**Trecho fornecido**
:::::
A historiografia tem tomado a obra nessas duas vertentes, não necessariamente alternativas: matriz analítica referencial e documento. A consciência do seu caráter incontornável não raro faz com que leituras apressadas propaguem mal-entendidos.

A hegemonia relativa de esquerda

Eis a frase mais citada: “Apesar da ditadura da direita, há relativa hegemonia cultural da esquerda no país”. Esses termos com frequência levam ao equívoco interpretativo – que o texto não comete – de supor que a cultura predominante fosse de esquerda. Ora, a hegemonia era “relativa” a certo meio artístico e intelectual, não ao conjunto da sociedade. Isto é, apesar de muitos serem de esquerda, “as matérias que preparam, de um lado, para as comissões do governo ou do grande capital, e, de outro, para as rádios, televisões e jornais do país, não são”.

Ademais, seria “de esquerda somente a matéria que o grupo – numeroso a ponto de formar um bom mercado – produz para consumo próprio”. Essa frase indica a consciência amarga que perpassa todo o texto, de que a lógica mercantil também já se impunha na esfera da cultura. Em suma, apenas uma parte da produção dos anos 1960 tinha pretensões transformadoras. Ainda que expressiva e destacada qualitativamente, não era majoritária e estava enredada na lógica em consolidação da indústria cultural, termo que não aparece, mas se faz subjacente à argumentação.

Assim, ao tratar da hegemonia relativa de esquerda nos meios intelectuais e artísticos, Schwarz não se referia ao conjunto da cultura brasileira. Seu objeto era a produção restrita, mas significativa, comprometida com visões de mundo críticas do capitalismo. Estava presente com força inédita na universidade, na imprensa e nas obras de cinema, teatro, literatura, música popular, artes plásticas e arquitetura, algumas das quais comentadas no texto.

Populismo, ditadura, Tropicalismo

A primeira frase do ensaio expressa o alinhamento com a interpretação corrente na época nos meios intelectuais e políticos de esquerda: “Em 1964 instalou-se no Brasil o regime militar, a fim de garantir o capital e o continente contra o socialismo”. O autor não foi o primeiro a criticar o nacional-desenvolvimentismo e “o governo populista de Goulart” por não terem resistido ao golpe que reprimiu duramente os derrotados, em especial os trabalhadores.

A novidade estava em associar essa interpretação com o que se passava no âmbito da cultura, criando a matriz explicativa que se tornaria referência analítica: o golpe de 1964 se contentou em cortar “as pontes entre o movimento cultural e as massas” trabalhadoras. Entretanto, não impediu a difusão teórica e artística do ideário de esquerda, que deu origem ao florescimento cultural inesperado, embora restrito aos setores intelectualizados, em particular entre os estudantes. Eles constituíram um movimento de massa anticapitalista, e os governantes se viram ameaçados, acirrando sua atuação censória e repressiva ao editar o Ato Institucional nº 5, em dezembro de 1968.
:::::
Extraia do trecho, sem mudar nenhuma palavra, a parte que começa em "A primeira frase" e termina em "especial os trabalhadores.". As linhas seguintes são um material à parte do trecho.
:::::
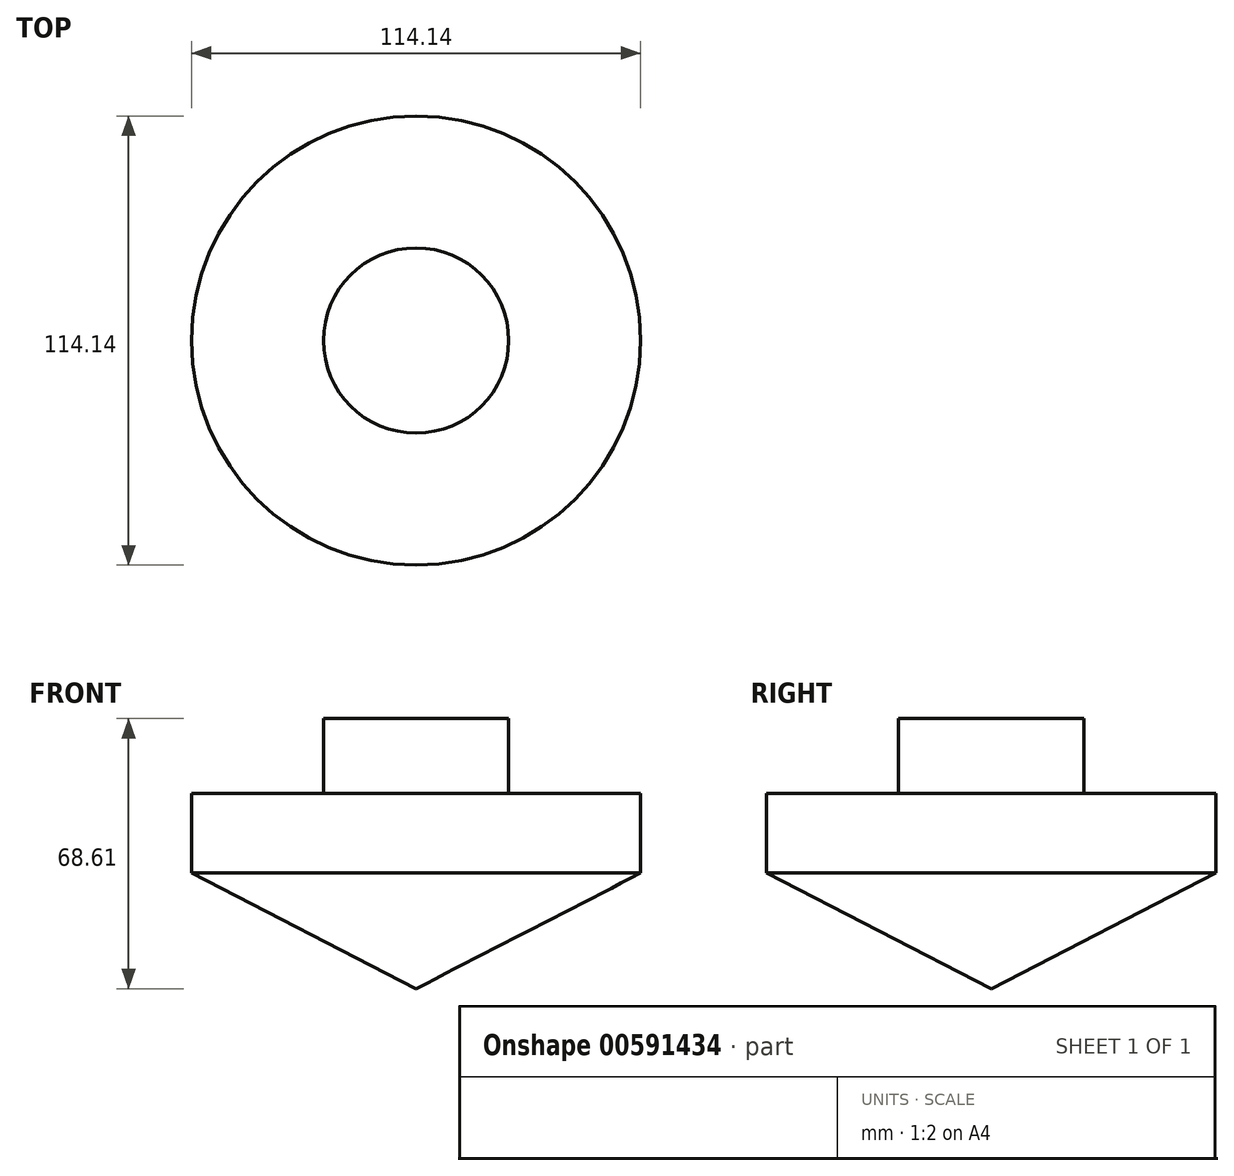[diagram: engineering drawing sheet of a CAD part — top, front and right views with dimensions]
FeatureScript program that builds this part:
annotation { "Feature Type Name" : "Feature", "Feature Type Description" : "" }
export const myFeature = defineFeature(function(context is Context, id is Id, definition is map)
    precondition{}
    {
        {
            var Q0;
            Q0=qCreatedBy(makeId("Front.planeOp"),FACE);
            var sketch = newSketch(context, id + "F0", { "sketchPlane" : qUnion([Q0])});
            skLineSegment(sketch, "E0", {"start": v(0, 0) * mm, "end": v(57.07, 29.37) * mm});
            skLineSegment(sketch, "E1", {"start": v(57.07, 29.37) * mm, "end": v(57.07, 49.56) * mm});
            skLineSegment(sketch, "E2", {"start": v(57.07, 49.56) * mm, "end": v(23.54, 49.56) * mm});
            skLineSegment(sketch, "E3", {"start": v(23.54, 49.56) * mm, "end": v(23.54, 68.61) * mm});
            skLineSegment(sketch, "E4", {"start": v(23.54, 68.61) * mm, "end": v(0, 68.61) * mm});
            skLineSegment(sketch, "E5", {"start": v(0, 68.61) * mm, "end": v(0, 0) * mm});
            skSolve(sketch);
        }
        {
            var Q0;
            Q0=makeQuery(id+"F0.imprint","IMPRINT",FACE,{"disambiguationData":[TD([[makeQuery(id+"F0.imprint","IMPRINT",EDGE,{"derivedFrom":sQuery(id+"F0.wireOp",EDGE,"E0")}),1.0]])]});
            var Q1;
            Q1=sQuery(id+"F0.wireOp",EDGE,"E5");
            revolve(context, id + "F1", {"entities" : qUnion([Q0]), "axis" : qUnion([Q1]), "revolveType" : RevolveType.FULL});
        }
    });
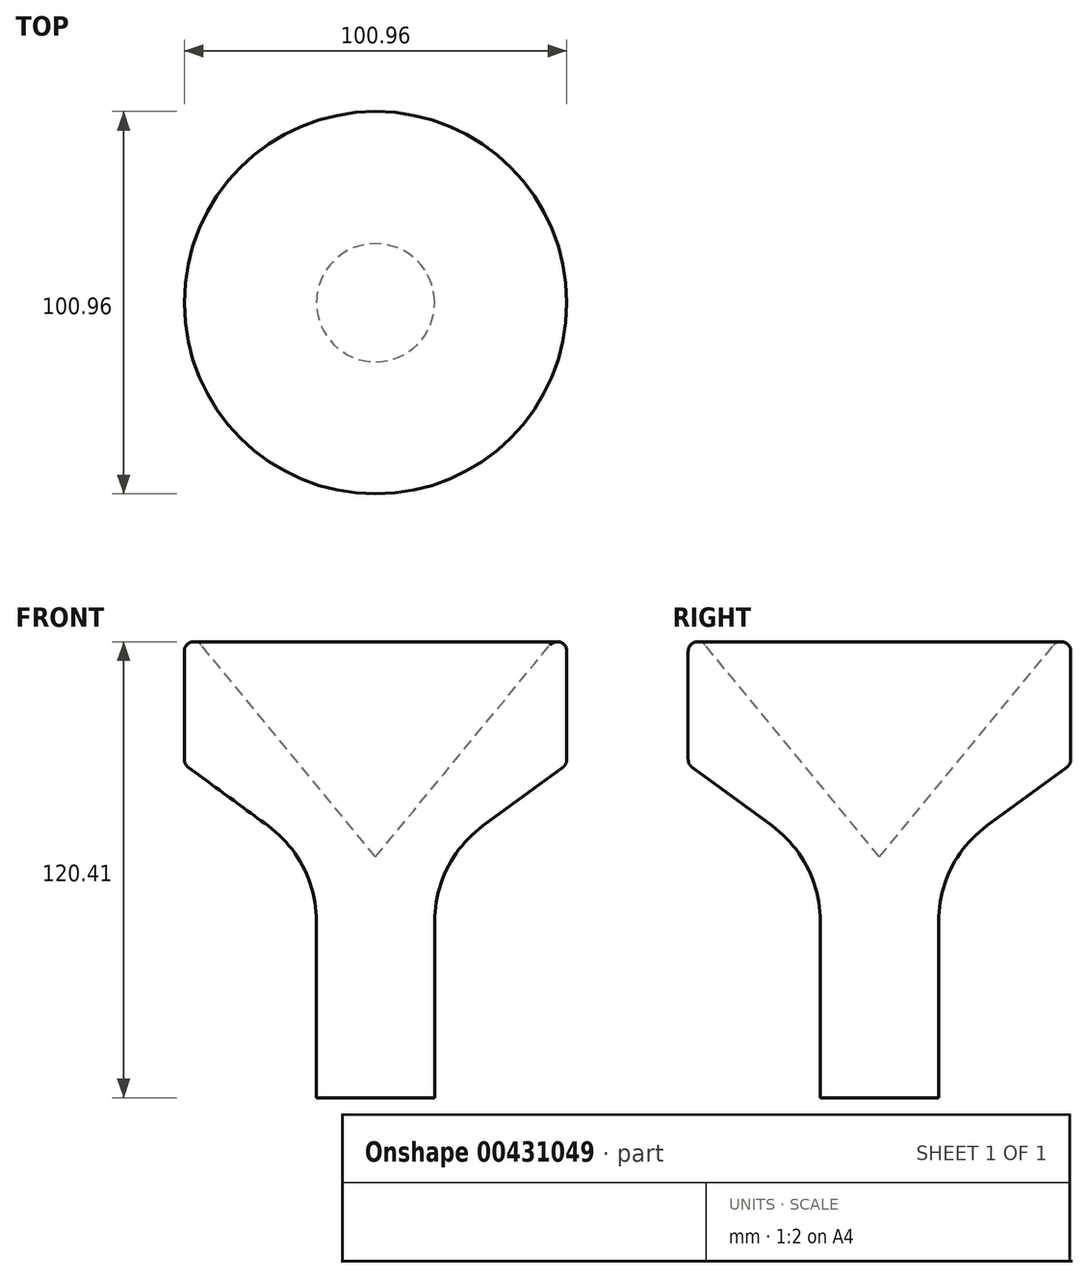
:::::
**Resposta escrita**
A primeira frase do ensaio expressa o alinhamento com a interpretação corrente na época nos meios intelectuais e políticos de esquerda: “Em 1964 instalou-se no Brasil o regime militar, a fim de garantir o capital e o continente contra o socialismo”. O autor não foi o primeiro a criticar o nacional-desenvolvimentismo e “o governo populista de Goulart” por não terem resistido ao golpe que reprimiu duramente os derrotados, em especial os trabalhadores.